▶ **YOUR OBJECTIVE**: Transcribe, word for word and without additions, each line below from the one containing "white tall pantry cabinet | 122.0 +9.5" through the one containing "stainless steel range | 120.2 -36.0", both ends included.

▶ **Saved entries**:
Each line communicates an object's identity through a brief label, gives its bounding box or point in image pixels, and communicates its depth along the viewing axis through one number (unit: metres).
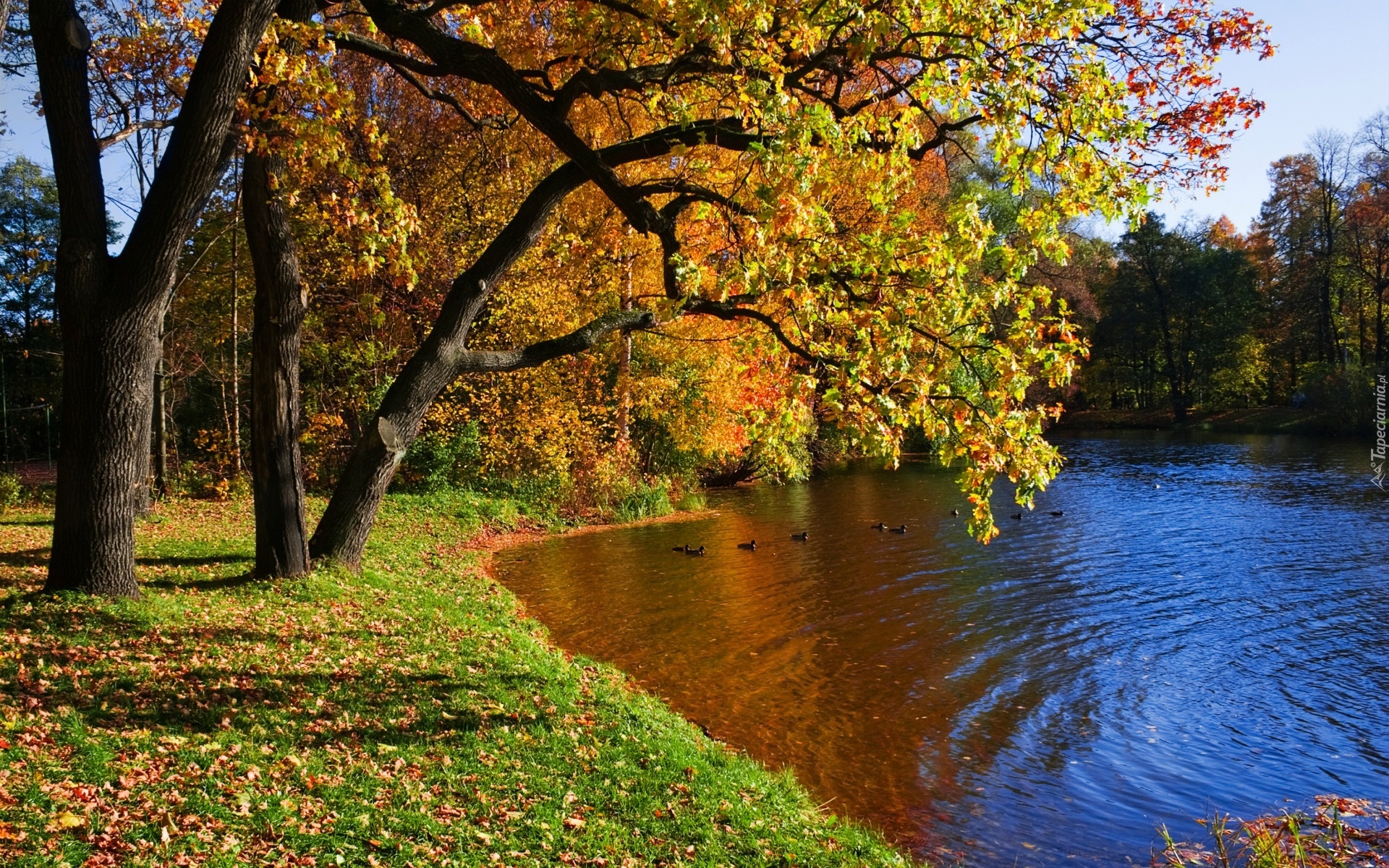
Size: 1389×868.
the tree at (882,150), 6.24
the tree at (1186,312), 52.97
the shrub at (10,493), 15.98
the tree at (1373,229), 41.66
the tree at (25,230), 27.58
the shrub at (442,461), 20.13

==

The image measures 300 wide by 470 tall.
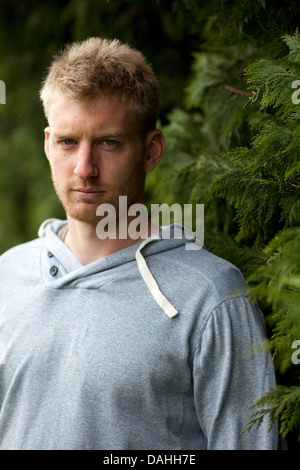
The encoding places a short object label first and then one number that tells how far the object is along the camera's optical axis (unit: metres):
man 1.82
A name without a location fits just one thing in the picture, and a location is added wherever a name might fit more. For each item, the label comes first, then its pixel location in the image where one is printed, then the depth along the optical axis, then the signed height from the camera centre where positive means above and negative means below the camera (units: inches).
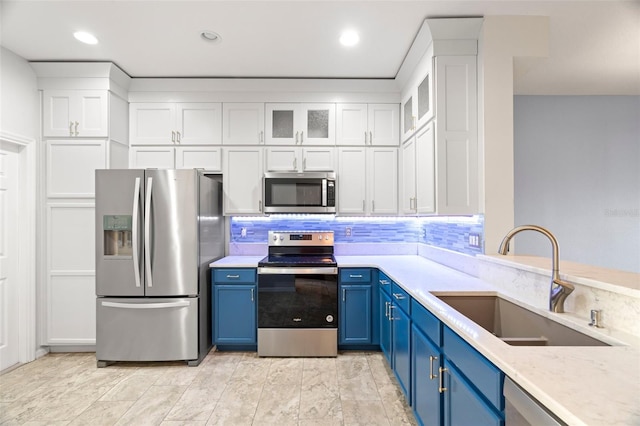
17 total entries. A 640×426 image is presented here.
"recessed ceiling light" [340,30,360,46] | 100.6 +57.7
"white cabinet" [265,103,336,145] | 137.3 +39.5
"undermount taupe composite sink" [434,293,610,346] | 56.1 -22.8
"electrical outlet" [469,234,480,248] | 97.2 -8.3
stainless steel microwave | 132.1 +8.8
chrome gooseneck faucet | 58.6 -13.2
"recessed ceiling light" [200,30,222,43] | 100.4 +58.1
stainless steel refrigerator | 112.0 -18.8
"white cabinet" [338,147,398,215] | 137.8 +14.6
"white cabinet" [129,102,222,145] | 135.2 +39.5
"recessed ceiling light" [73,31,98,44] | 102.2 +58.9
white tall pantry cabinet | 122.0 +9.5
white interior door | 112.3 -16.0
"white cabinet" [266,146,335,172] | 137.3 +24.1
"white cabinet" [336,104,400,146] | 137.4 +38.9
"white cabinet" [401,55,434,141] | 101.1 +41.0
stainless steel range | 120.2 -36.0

--

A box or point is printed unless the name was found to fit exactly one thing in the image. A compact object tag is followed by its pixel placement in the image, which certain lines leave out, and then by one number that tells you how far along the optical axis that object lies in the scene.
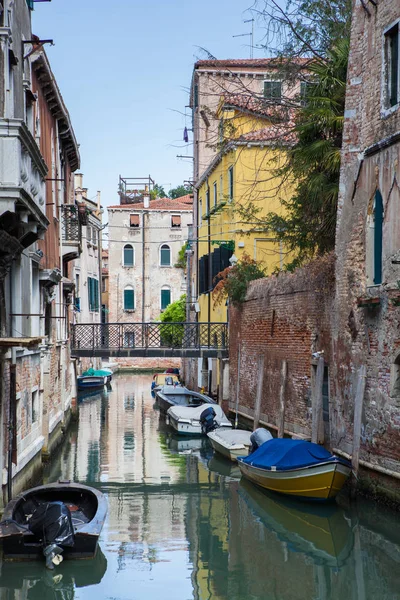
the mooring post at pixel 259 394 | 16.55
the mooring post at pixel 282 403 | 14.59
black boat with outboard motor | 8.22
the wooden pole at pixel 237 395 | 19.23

▶ **RESULT OF THE TASK**:
white tall pantry cabinet | 122.0 +9.5
white interior door | 112.3 -16.0
"white cabinet" [266,146,335,172] | 137.3 +24.1
"white cabinet" [336,104,400,146] | 137.4 +38.9
"white cabinet" [401,55,434,141] | 101.1 +41.0
stainless steel range | 120.2 -36.0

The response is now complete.